Brazilian documentarian Maya Da-Rin makes her fiction feature debut with “The Fever.” In the film, a man named Justino (Regis Myrupu) has been living with his daughter in a city away from their native home in the Amazon rainforest and he begins to suffer from a mysterious ailment. The film is playing now at virtual cinemas.
For The Times, Carlos Aguilar wrote that the film “elevates slice-of-life passages with pointed commentary about the uprooting and marginalization of Indigenous populations under the façade of collective progress. … Still the film doesn’t entirely romanticize the return to the ancestral land and evinces how the patriarchal standards still upheld there wouldn’t allow Justino’s daughter Vanessa (Rosa Peixoto), a nurse headed for med school, to pursue an education. Da-Rin achieves a balanced examination that we seldom see in Latin American cinema. Subtly sensorial more than conventionally narrative, ‘The Fever’ inhabits an ethereal plane that centers Indigenous beliefs and cultural practices not as primitive but valid modes of engagement.”

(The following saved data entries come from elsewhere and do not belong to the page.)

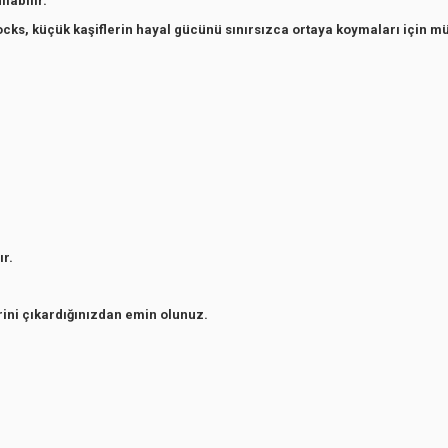
labilir.
ocks, küçük kaşiflerin hayal gücünü sınırsızca ortaya koymaları için 
r.
i çıkardığınızdan emin olunuz.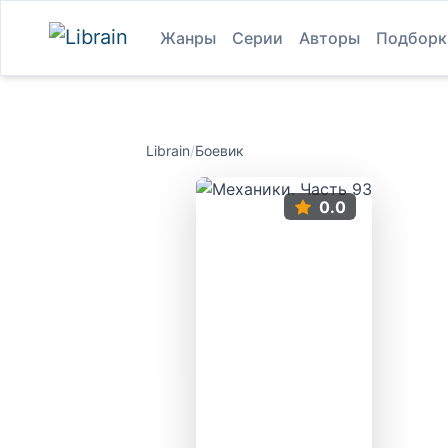
Жанры
Серии
Авторы
Подборк
Librain
/
Боевик
0.0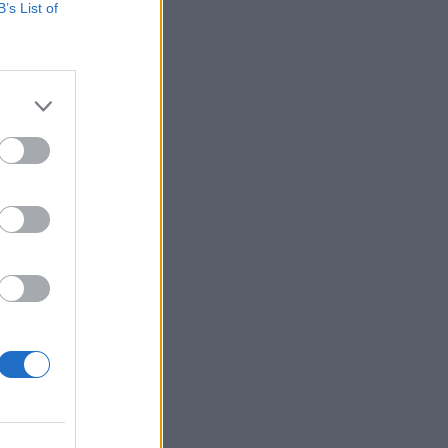
B’s List of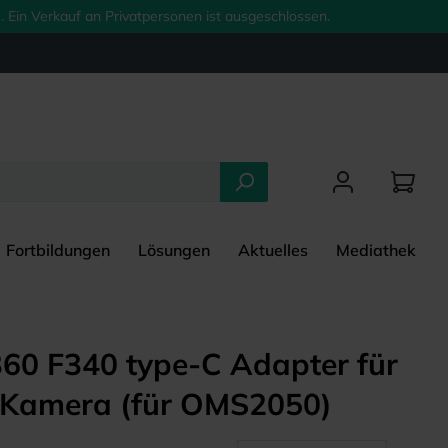
 Ein Verkauf an Privatpersonen ist ausgeschlossen.
Fortbildungen
Lösungen
Aktuelles
Mediathek
60 F340 type-C Adapter für
Kamera (für OMS2050)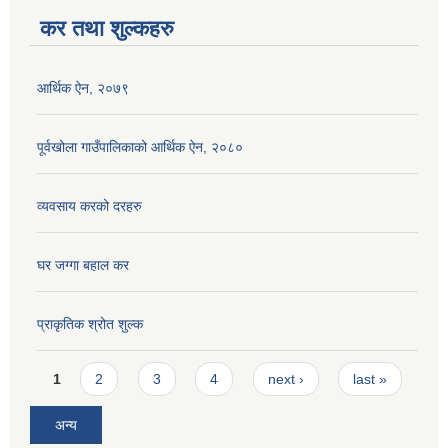
कर तथा शुल्कहरु
आर्थिक ऐन, २०७९
पूर्वखोला गाउँपालिकाको आर्थिक ऐन, २०८०
व्यवसाय करको दरहरु
घर जग्गा बहाल कर
प्राकृतिक श्रोत शुल्क
Pages
1
2
3
4
next ›
last »
अन्य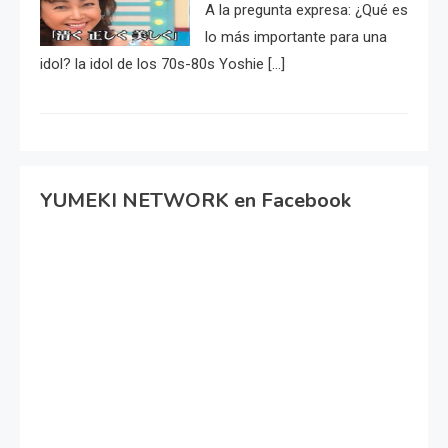
A la pregunta expresa: ¿Qué es
lo más importante para una
idol? la idol de los 70s-80s Yoshie […]
YUMEKI NETWORK en Facebook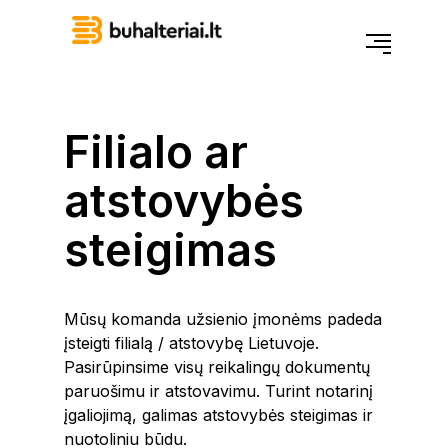
Filialo ar
atstovybės
steigimas
Mūsų komanda užsienio įmonėms padeda
įsteigti filialą / atstovybę Lietuvoje.
Pasirūpinsime visų reikalingų dokumentų
paruošimu ir atstovavimu. Turint notarinį
įgaliojimą, galimas atstovybės steigimas ir
nuotoliniu būdu.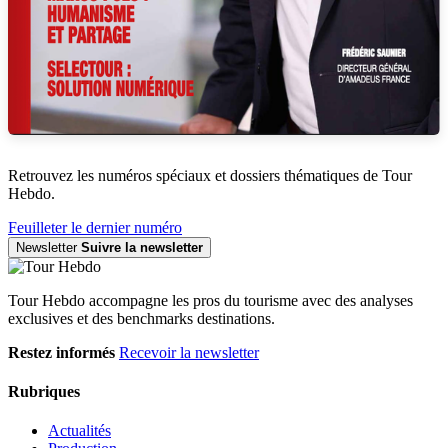
Retrouvez les numéros spéciaux et dossiers thématiques de Tour
Hebdo.
Feuilleter le dernier numéro
Newsletter
Suivre la newsletter
Tour Hebdo accompagne les pros du tourisme avec des analyses
exclusives et des benchmarks destinations.
Restez informés
Recevoir la newsletter
Rubriques
Actualités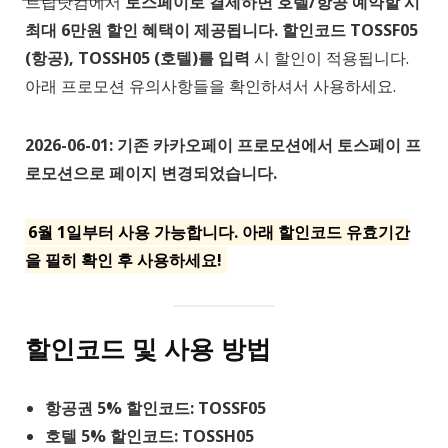
트립닷컴에서
토스페이로 결제하면 호텔/항공 예약할 시
최대 6만원 할인 혜택이 제공됩니다. 할인코드 TOSSF05
(항공), TOSSH05 (호텔)를 입력
시 할인이 적용됩니다.
아래 프로모션 유의사항들을 확인하셔서 사용하세요.
2026-06-01: 기존 카카오페이 프로모션에서 토스페이 프
로모션으로 페이지 변경되었습니다.
6월 1일부터 사용 가능합니다. 아래 할인코드 유효기간
을 필히 확인 후 사용하세요!
할인코드 및 사용 방법
항공권 5% 할인코드: TOSSF05
호텔 5% 할인코드: TOSSH05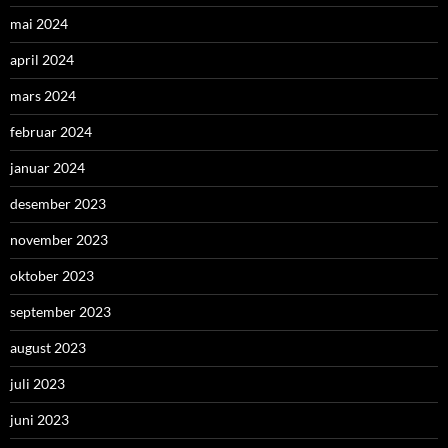
mai 2024
april 2024
mars 2024
februar 2024
januar 2024
desember 2023
november 2023
oktober 2023
september 2023
august 2023
juli 2023
juni 2023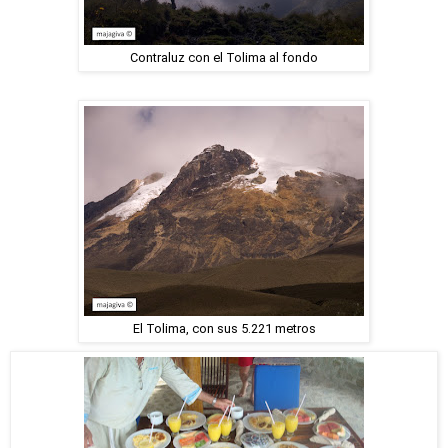
Contraluz con el Tolima al fondo
El Tolima, con sus 5.221 metros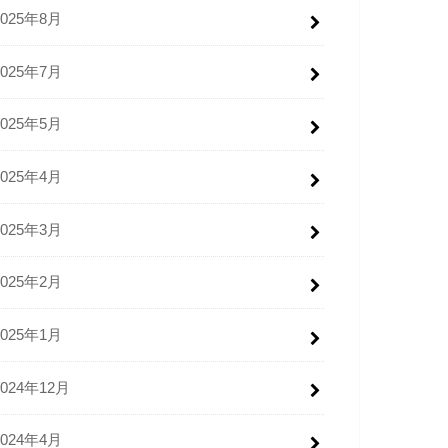
2025年8月
2025年7月
2025年5月
2025年4月
2025年3月
2025年2月
2025年1月
2024年12月
2024年4月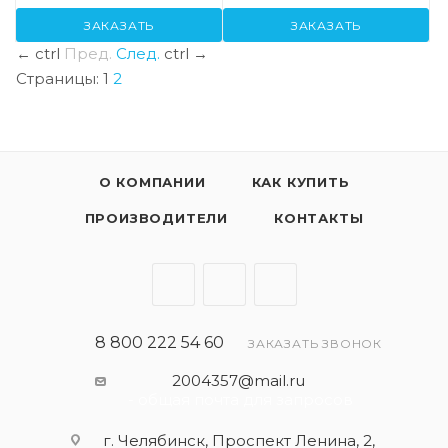
ЗАКАЗАТЬ
ЗАКАЗАТЬ
←
ctrl
Пред.
След.
ctrl
→
Страницы:
1
2
О КОМПАНИИ
КАК КУПИТЬ
ПРОИЗВОДИТЕЛИ
КОНТАКТЫ
8 800 222 54 60
ЗАКАЗАТЬ ЗВОНОК
2004357@mail.ru
- общая почта для запросов
г. Челябинск, Проспект Ленина, 2,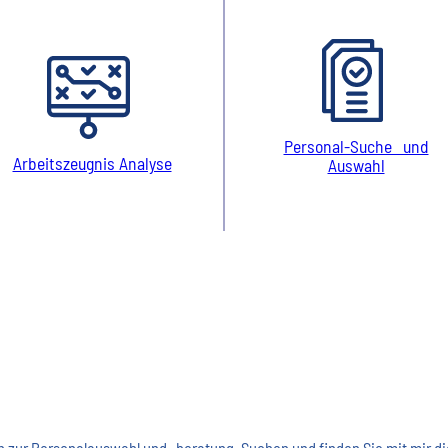
Personal-Suche und
Arbeitszeugnis Analyse
Auswahl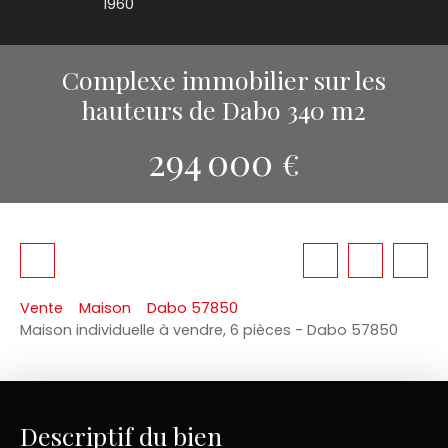
1960
Complexe immobilier sur les
hauteurs de Dabo 340 m2
294 000
€
Vente
Maison
Dabo 57850
Maison individuelle à vendre, 6 pièces - Dabo 57850
Descriptif du bien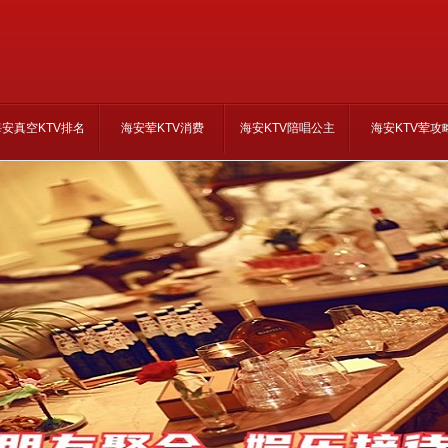
海安真空KTV排名
海安荤KTV消费
海安KTV陪唱公主
海安KTV荤攻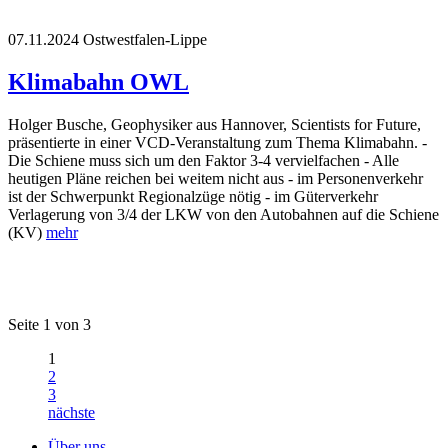
07.11.2024
Ostwestfalen-Lippe
Klimabahn OWL
Holger Busche, Geophysiker aus Hannover, Scientists for Future,
präsentierte in einer VCD-Veranstaltung zum Thema Klimabahn. -
Die Schiene muss sich um den Faktor 3-4 vervielfachen - Alle
heutigen Pläne reichen bei weitem nicht aus - im Personenverkehr
ist der Schwerpunkt Regionalzüge nötig - im Güterverkehr
Verlagerung von 3/4 der LKW von den Autobahnen auf die Schiene
(KV)
mehr
Seite 1 von 3
1
2
3
nächste
Über uns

For the New York Times, Devika Girish wrote, “‘The Fever’ colors in the experiences of Brazil’s Indigenous community through the casual racism Justino and Vanessa face at work, including taunts about the shapes of their eyes and ignorance about the diversity of Native languages. The characters are stoic in public, but at home, Justino responds with his own judgments. … By showing us the world through Justino’s searching gaze, Da-Rin gives us an elusive but powerful sense of the limits of our own vision.”
For Cinema Scope, Beatrice Loayza wrote, “Da-Rin’s father-and-daughter pair might on first glance seem too precious, too good for this world in their genuine concern for one another, and yet ‘The Fever’s’ emotional beats never feel contrived. Instead, Da-Rin creates tension not as a simplistic pitting of the old against the new, so to speak, but as a constant generational negotiation and series of concessions motivated by familial love. ‘The Fever’ is essential cinema, demanding empathy and understanding without pity or didacticism, and spotlighting indigenous people with the attention to cultural specifics that few films bother elaborating.”